*** Begin section ***

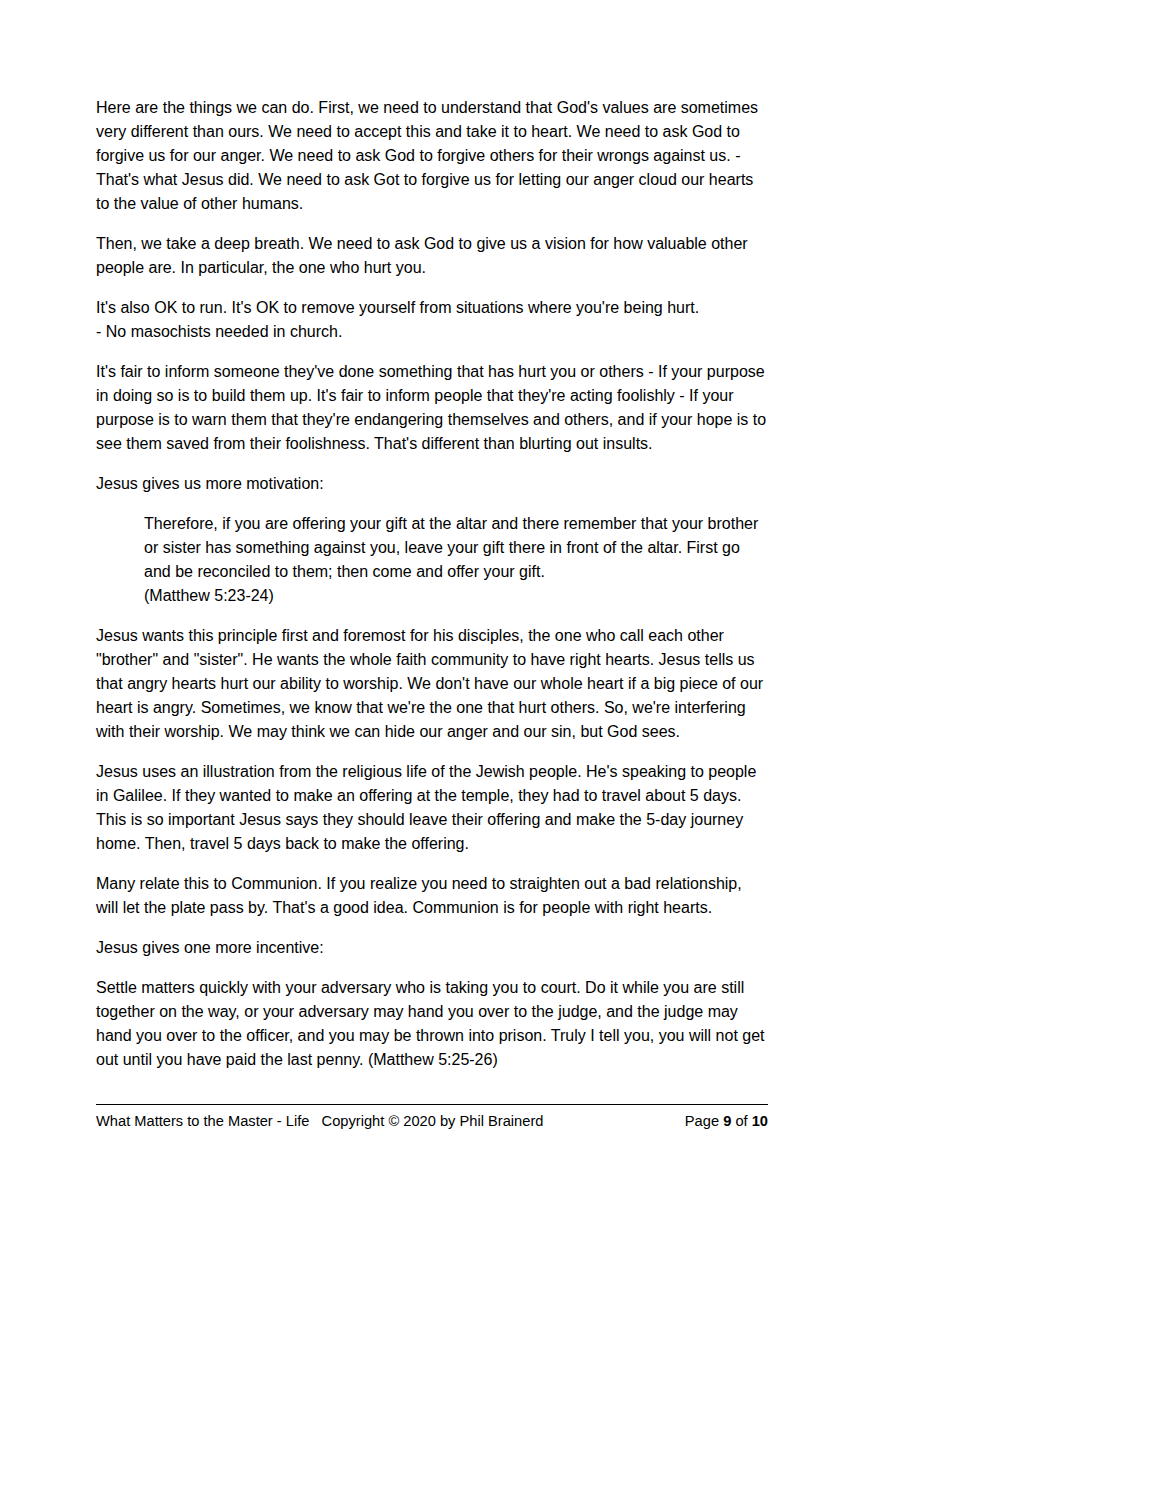Here are the things we can do. First, we need to understand that God's values are sometimes very different than ours. We need to accept this and take it to heart. We need to ask God to forgive us for our anger. We need to ask God to forgive others for their wrongs against us. -That's what Jesus did. We need to ask Got to forgive us for letting our anger cloud our hearts to the value of other humans.
Then, we take a deep breath. We need to ask God to give us a vision for how valuable other people are. In particular, the one who hurt you.
It's also OK to run. It's OK to remove yourself from situations where you're being hurt.
- No masochists needed in church.
It's fair to inform someone they've done something that has hurt you or others - If your purpose in doing so is to build them up. It's fair to inform people that they're acting foolishly - If your purpose is to warn them that they're endangering themselves and others, and if your hope is to see them saved from their foolishness. That's different than blurting out insults.
Jesus gives us more motivation:
Therefore, if you are offering your gift at the altar and there remember that your brother or sister has something against you, leave your gift there in front of the altar. First go and be reconciled to them; then come and offer your gift.
(Matthew 5:23-24)
Jesus wants this principle first and foremost for his disciples, the one who call each other "brother" and "sister". He wants the whole faith community to have right hearts. Jesus tells us that angry hearts hurt our ability to worship. We don't have our whole heart if a big piece of our heart is angry. Sometimes, we know that we're the one that hurt others. So, we're interfering with their worship. We may think we can hide our anger and our sin, but God sees.
Jesus uses an illustration from the religious life of the Jewish people. He's speaking to people in Galilee. If they wanted to make an offering at the temple, they had to travel about 5 days. This is so important Jesus says they should leave their offering and make the 5-day journey home. Then, travel 5 days back to make the offering.
Many relate this to Communion. If you realize you need to straighten out a bad relationship, will let the plate pass by. That's a good idea. Communion is for people with right hearts.
Jesus gives one more incentive:
Settle matters quickly with your adversary who is taking you to court. Do it while you are still together on the way, or your adversary may hand you over to the judge, and the judge may hand you over to the officer, and you may be thrown into prison. Truly I tell you, you will not get out until you have paid the last penny. (Matthew 5:25-26)
What Matters to the Master - Life Copyright © 2020 by Phil Brainerd Page 9 of 10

*** End section ***

Work to complete
The range runs from the line with "It's also OK" up to and including the line with "(Matthew 5:23-24)" in the listing above; please write out exactly those lines and nothing more.

Result of the exercise
It's also OK to run. It's OK to remove yourself from situations where you're being hurt.
- No masochists needed in church.
It's fair to inform someone they've done something that has hurt you or others - If your purpose in doing so is to build them up. It's fair to inform people that they're acting foolishly - If your purpose is to warn them that they're endangering themselves and others, and if your hope is to see them saved from their foolishness. That's different than blurting out insults.
Jesus gives us more motivation:
Therefore, if you are offering your gift at the altar and there remember that your brother or sister has something against you, leave your gift there in front of the altar. First go and be reconciled to them; then come and offer your gift.
(Matthew 5:23-24)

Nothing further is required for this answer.